Automated Trucks May Change How BFI Picks Up Trash

The garbage man's practice of running alongside a BFI truck -- or hitching a ride on the back of it -- may get thrown out with the rest of the trash. "That will work," trash collector Willie Carroll said, "because it's hot out here. Yes sir, that will work."

BFI recently tested an automated garbage collection system at 600 Harrison County homes. A machine, rather than a person, emptied household garbage cans. "If it does any better than this," trash collector Dennis Battle said while on his route, "go for it."

The system got high marks from customers and the company. According to BFI General Manager Nick Ladner, "It's just an overall sound thing to do for the cities and the county."

When Ladner showed the new household garbage cart to the Biloxi City Council, he said it won't cost residents additional money. He also said nobody would lose their jobs because of the automated trucks. "We're going to have the same number of trucks that pickup garbage pick up automated," Ladner said. "But we'll also run trash trucks, which will take the helpers that are on the back of the trucks now and put them on trash crews."

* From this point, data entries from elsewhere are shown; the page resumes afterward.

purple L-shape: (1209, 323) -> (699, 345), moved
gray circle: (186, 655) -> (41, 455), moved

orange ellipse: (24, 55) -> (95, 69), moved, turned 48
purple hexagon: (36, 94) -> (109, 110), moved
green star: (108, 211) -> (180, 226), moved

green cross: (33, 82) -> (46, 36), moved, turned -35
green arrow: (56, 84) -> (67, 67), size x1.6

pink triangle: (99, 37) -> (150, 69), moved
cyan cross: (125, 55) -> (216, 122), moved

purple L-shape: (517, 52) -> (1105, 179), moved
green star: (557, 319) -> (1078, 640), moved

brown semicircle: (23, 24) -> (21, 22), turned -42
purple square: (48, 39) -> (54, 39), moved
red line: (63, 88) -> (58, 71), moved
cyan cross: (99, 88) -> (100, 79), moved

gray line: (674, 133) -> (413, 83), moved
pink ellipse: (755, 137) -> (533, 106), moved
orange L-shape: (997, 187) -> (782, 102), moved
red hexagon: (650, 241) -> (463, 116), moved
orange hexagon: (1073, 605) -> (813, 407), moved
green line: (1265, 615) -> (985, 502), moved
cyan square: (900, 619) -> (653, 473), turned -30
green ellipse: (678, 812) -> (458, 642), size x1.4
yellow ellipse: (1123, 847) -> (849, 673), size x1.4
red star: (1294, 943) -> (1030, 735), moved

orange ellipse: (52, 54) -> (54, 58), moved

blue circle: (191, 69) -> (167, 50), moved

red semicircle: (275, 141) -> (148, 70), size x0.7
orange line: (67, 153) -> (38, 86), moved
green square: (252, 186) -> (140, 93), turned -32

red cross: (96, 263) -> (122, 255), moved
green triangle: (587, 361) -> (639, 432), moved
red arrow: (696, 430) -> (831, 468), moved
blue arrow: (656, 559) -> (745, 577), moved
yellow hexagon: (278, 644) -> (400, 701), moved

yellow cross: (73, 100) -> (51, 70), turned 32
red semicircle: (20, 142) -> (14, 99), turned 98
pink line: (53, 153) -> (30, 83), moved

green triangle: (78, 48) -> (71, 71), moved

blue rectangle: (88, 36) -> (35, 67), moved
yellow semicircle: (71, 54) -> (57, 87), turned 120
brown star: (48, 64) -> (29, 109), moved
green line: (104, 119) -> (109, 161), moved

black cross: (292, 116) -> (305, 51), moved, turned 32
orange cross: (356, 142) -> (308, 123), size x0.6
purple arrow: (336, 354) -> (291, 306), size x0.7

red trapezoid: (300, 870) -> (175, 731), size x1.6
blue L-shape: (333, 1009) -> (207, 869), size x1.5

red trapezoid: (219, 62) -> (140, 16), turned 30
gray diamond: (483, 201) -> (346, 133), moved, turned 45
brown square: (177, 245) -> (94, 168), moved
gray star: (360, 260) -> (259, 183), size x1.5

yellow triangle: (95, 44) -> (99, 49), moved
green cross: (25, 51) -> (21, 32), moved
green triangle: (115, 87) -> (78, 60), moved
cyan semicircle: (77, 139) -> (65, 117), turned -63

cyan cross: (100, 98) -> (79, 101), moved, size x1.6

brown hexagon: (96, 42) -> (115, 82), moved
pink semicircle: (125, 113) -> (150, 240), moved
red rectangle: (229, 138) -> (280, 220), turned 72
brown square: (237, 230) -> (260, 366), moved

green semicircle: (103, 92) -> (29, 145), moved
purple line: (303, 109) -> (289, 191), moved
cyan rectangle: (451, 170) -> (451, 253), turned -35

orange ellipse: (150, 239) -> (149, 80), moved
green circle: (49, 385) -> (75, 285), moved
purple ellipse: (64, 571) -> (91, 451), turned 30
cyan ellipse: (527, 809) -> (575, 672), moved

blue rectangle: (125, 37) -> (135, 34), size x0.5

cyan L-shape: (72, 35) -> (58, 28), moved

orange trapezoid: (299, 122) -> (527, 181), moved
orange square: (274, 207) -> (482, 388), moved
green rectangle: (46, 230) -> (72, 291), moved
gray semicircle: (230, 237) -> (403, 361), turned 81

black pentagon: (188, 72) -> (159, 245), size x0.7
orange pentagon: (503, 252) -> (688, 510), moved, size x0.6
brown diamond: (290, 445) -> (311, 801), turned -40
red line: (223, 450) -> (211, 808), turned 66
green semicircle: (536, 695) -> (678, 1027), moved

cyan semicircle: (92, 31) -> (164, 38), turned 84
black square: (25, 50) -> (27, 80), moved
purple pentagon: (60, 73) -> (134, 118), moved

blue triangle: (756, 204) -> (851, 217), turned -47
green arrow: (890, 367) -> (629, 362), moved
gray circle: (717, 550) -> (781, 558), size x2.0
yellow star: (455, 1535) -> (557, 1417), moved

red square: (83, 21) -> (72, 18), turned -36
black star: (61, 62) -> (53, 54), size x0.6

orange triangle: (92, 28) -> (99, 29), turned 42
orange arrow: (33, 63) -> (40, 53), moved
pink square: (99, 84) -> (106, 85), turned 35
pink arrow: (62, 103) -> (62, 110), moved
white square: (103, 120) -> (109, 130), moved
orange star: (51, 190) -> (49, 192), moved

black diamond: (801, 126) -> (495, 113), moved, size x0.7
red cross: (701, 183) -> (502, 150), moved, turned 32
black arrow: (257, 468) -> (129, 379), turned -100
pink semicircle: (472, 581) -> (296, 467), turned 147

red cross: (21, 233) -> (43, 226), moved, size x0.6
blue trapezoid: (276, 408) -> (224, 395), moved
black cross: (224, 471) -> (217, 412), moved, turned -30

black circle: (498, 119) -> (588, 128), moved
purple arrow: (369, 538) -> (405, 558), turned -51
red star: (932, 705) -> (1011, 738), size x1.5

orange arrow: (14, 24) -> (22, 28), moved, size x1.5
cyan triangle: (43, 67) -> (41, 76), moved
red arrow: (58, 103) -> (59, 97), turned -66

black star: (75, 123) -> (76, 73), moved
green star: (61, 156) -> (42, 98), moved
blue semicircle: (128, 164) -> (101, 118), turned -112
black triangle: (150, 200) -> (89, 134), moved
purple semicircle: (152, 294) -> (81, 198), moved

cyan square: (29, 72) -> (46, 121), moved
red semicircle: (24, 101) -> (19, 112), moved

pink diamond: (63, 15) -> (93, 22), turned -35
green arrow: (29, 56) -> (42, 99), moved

So if BFI gets permission to use the new trucks, trash collectors will be picking up limbs and debris, not smelly trash cans. "I lift weights and do pushups, so I'm not going to miss the garbage," Willie Carroll said. "I'm just going to miss the smell."

One other thing the guys won't miss is the daily run to keep up with the garbage truck that runs through your neighborhood.

If BFI implements the automated system, it will give every homeowner one garbage cart. If you need a second cart, you'll pay $5.23 a month.